=== Arbeitsauftrag ===
Aktualisiere im Text zur Thünen-Baseline den Abschnitt von „Die Reform des“ bis einschließlich „Allgäu und Voralpenland.“, indem du „Energiemais“ durch „Silomais“ ersetzt, und gib ihn vollständig wieder.

=== Ausgewählter Text ===
☆ ☆ ☆ ☆ ☆

Die Reform des EEG im Jahr 2012 sowie ein vergleichsweise hohes Agrarpreisniveau reduzieren die Dynamik des Ausbaus der Biogaserzeugung. In der Thünen-Baseline wird im Jahr 2023 auf etwa 1,2 Mio. ha Energiemais angebaut. Die Milcherzeugung wird nach dem Auslaufen der Milchquote um rund 18 % gegenüber den Jahren 2009/11 ausgedehnt. Das geschieht vor allem in den Küstenregionen, am Niederrhein, in einigen Mittelgebirgslagen sowie im Allgäu und Voralpenland.
Das durchschnittliche Betriebseinkommen pro Arbeitskraft steigt bis 2023 nochmals leicht an und liegt damit über dem mittleren Niveau der letzten zehn Jahre. Die großen Unterschiede im Einkommen von Betrieben unterschiedlicher Größe bleiben bestehen. Ackerbaubetriebe können ihr Einkommen auf vergleichsweise hohem Niveau stabilisieren. Deutliche Einkommenszuwächse können Milchviehbetriebe (+24 %) sowie Veredlungsbetriebe (+44 %) realisieren. Die Pachtpreise steigen nach den Modellergebnissen besonders stark in den Veredlungsregionen.

☆ ☆ ☆ ☆ ☆

=== Datenauszug ===
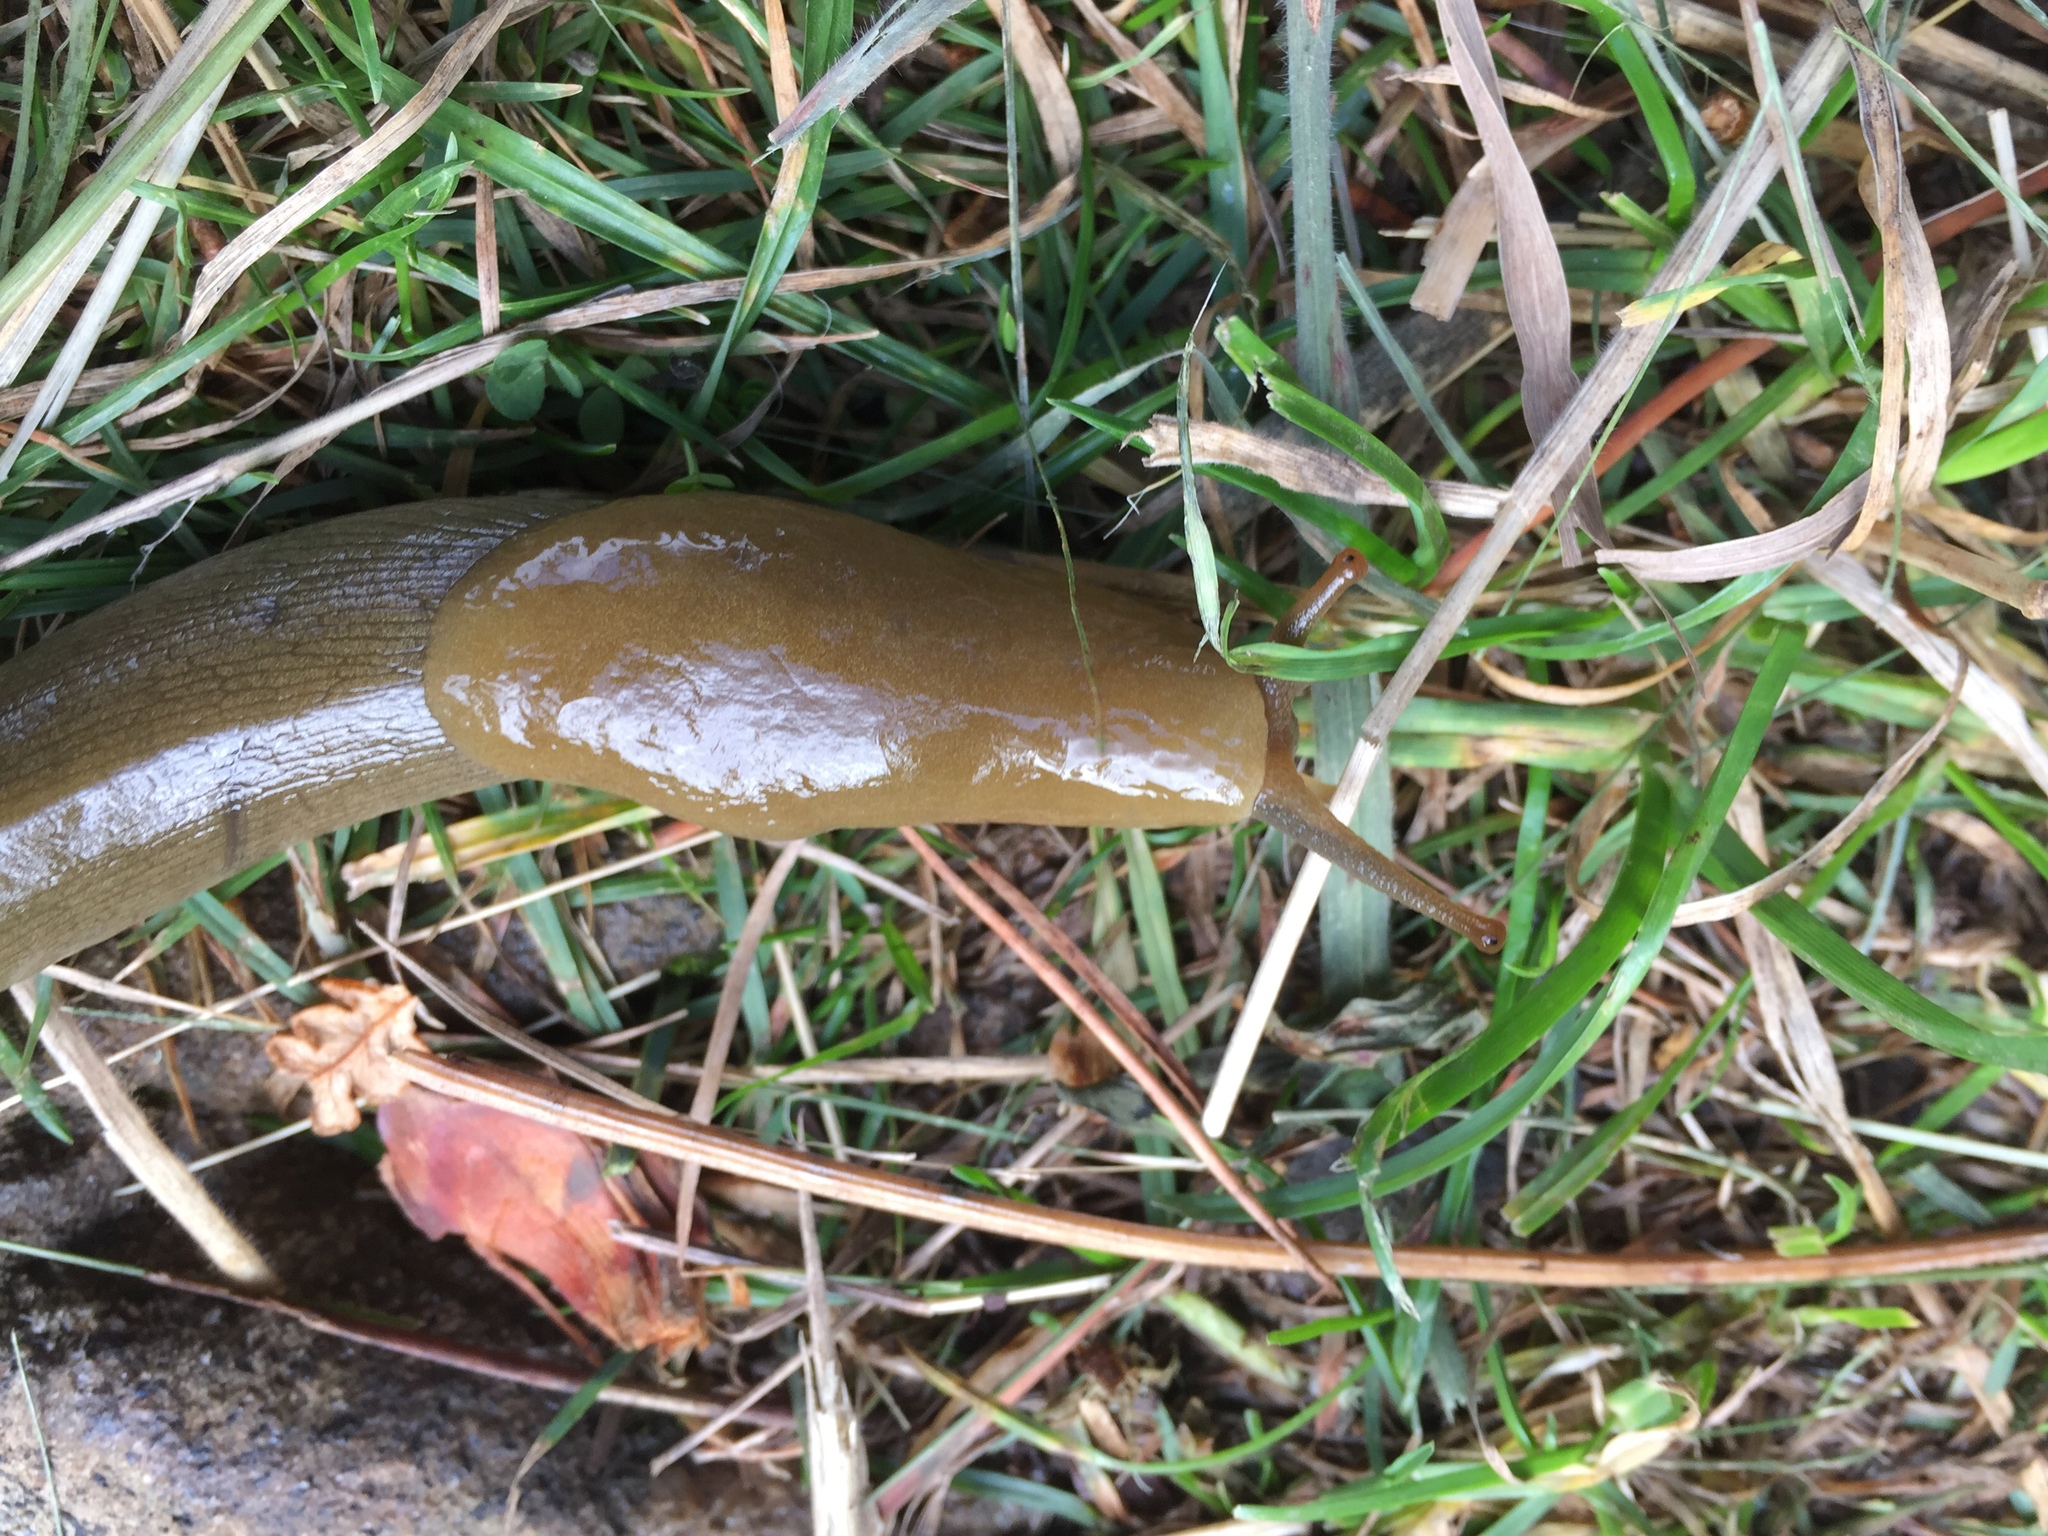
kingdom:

☆ ☆ ☆ ☆ ☆

=== Ergebnis der Übung ===
Die Reform des EEG im Jahr 2012 sowie ein vergleichsweise hohes Agrarpreisniveau reduzieren die Dynamik des Ausbaus der Biogaserzeugung. In der Thünen-Baseline wird im Jahr 2023 auf etwa 1,2 Mio. ha Silomais angebaut. Die Milcherzeugung wird nach dem Auslaufen der Milchquote um rund 18 % gegenüber den Jahren 2009/11 ausgedehnt. Das geschieht vor allem in den Küstenregionen, am Niederrhein, in einigen Mittelgebirgslagen sowie im Allgäu und Voralpenland.